Chocolate is toxic to dogs!
by Ralph Kratzer
Some months ago I wrote an article about deadly dangers for your dog. To remember –please click here.
Today I want to tell you of another risk for your beloved pet – the risk of chocolate!
When a person enjoys a piece of chocolate, it is difficult for him/her not to give a piece of it to his/her best friend, the dog!
Dog lovers can´t resist the longing look from their pet so the doggy will get a slice of chocolate in the end. But just a piece of the sweet is like poison for the dog… many dog owners don´t know this.
Because it contains toxins for the dog, chocolate can harm your friend considerably, and in the worst case can even cause death.
Why is chocolate poisonous to dogs? Death by chocolate is a familiar scenario in the dog world. Of course, the owners only wanted to do something good for their beloved animal, but many dog owners still do not know the effect of chocolate on their pet, and if they have heard of it they do not know the reasons.

## Actions to take
1 - Copy the passage on chocolate and dogs from "Today I want" up to and including "know the reasons.".
2 - Render this sentence from the passage on chocolate and dogs in Spanish: "Because it contains toxins for the dog, chocolate can harm your friend considerably, and in the worst case can even cause death."

## Source material
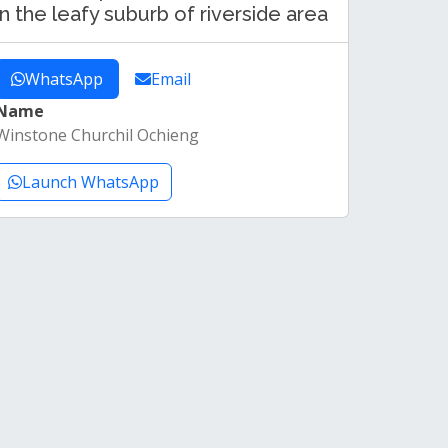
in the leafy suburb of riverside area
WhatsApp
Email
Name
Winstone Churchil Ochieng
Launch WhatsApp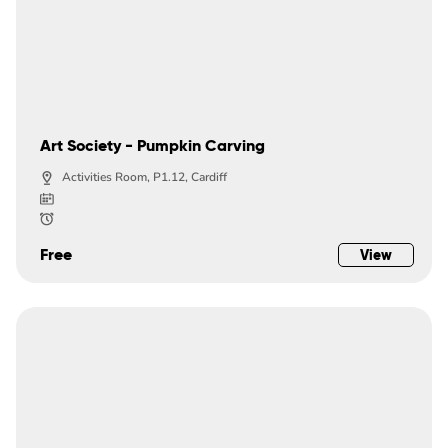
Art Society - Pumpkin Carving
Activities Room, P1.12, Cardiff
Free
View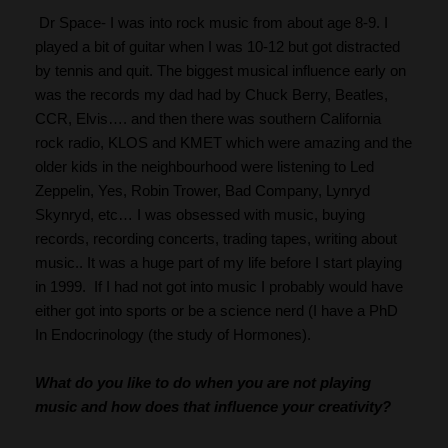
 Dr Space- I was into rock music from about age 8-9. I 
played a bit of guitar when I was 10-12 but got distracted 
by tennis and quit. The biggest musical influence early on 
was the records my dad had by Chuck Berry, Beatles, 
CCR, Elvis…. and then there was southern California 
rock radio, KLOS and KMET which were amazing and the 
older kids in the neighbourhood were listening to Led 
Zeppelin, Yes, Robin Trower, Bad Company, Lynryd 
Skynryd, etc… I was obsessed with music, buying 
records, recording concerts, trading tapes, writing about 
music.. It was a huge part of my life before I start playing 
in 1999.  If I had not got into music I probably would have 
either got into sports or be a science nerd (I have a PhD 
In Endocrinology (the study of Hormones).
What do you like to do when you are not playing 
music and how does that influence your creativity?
--
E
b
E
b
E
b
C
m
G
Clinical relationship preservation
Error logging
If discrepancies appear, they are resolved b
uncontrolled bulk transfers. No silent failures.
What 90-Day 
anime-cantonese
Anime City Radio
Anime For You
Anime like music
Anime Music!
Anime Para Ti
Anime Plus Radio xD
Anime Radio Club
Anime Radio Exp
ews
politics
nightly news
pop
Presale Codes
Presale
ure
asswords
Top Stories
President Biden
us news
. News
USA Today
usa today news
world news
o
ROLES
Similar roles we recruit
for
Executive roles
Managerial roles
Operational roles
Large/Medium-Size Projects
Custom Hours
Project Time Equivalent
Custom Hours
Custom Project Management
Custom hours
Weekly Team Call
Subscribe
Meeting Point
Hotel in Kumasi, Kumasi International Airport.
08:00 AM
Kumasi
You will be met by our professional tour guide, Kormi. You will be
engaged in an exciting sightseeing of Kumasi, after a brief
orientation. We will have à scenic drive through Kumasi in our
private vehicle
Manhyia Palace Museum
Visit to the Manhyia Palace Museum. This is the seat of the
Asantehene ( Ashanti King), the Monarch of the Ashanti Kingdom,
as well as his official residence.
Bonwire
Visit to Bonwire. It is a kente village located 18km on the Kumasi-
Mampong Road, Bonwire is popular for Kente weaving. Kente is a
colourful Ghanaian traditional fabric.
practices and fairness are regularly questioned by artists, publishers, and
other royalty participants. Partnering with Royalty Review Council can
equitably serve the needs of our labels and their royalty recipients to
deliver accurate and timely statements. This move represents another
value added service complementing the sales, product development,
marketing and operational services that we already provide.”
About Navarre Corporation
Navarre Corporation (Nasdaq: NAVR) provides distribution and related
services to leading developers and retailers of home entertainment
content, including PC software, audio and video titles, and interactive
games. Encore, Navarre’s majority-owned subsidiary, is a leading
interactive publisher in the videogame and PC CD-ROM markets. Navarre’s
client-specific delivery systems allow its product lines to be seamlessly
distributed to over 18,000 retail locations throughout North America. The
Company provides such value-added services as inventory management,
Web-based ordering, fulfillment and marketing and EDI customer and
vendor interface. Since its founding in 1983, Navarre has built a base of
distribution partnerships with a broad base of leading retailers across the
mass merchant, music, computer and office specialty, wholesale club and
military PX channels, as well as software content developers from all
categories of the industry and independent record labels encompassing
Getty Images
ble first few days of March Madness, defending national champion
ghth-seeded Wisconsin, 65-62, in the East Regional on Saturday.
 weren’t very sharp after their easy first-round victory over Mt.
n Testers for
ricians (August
==
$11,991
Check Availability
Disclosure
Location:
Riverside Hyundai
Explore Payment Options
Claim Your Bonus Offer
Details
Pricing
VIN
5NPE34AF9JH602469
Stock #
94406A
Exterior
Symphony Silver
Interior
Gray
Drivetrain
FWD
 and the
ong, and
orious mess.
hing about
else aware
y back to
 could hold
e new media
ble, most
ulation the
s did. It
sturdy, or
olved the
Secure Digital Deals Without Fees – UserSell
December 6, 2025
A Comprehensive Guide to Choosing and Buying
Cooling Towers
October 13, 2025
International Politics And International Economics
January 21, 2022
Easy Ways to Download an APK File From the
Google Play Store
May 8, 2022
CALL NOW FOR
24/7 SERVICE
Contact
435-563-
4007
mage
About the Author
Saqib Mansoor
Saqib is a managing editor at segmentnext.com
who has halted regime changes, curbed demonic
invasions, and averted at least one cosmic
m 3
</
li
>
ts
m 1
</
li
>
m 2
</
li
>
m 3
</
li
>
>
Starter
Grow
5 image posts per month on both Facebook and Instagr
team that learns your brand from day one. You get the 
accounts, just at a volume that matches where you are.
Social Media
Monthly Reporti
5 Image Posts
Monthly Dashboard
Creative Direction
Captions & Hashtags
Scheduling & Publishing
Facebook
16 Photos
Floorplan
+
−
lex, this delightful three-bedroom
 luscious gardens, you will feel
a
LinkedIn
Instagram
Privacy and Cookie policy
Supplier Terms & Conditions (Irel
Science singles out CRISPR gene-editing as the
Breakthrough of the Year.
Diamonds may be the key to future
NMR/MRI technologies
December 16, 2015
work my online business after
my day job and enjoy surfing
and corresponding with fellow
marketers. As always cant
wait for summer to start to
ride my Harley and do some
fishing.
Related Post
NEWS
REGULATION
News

## Expected results
1 -
Today I want to tell you of another risk for your beloved pet – the risk of chocolate!
When a person enjoys a piece of chocolate, it is difficult for him/her not to give a piece of it to his/her best friend, the dog!
Dog lovers can´t resist the longing look from their pet so the doggy will get a slice of chocolate in the end. But just a piece of the sweet is like poison for the dog… many dog owners don´t know this.
Because it contains toxins for the dog, chocolate can harm your friend considerably, and in the worst case can even cause death.
Why is chocolate poisonous to dogs? Death by chocolate is a familiar scenario in the dog world. Of course, the owners only wanted to do something good for their beloved animal, but many dog owners still do not know the effect of chocolate on their pet, and if they have heard of it they do not know the reasons.

2 - Como contiene toxinas para el perro, el chocolate puede dañar considerablemente a tu amigo y, en el peor de los casos, incluso causarle la muerte.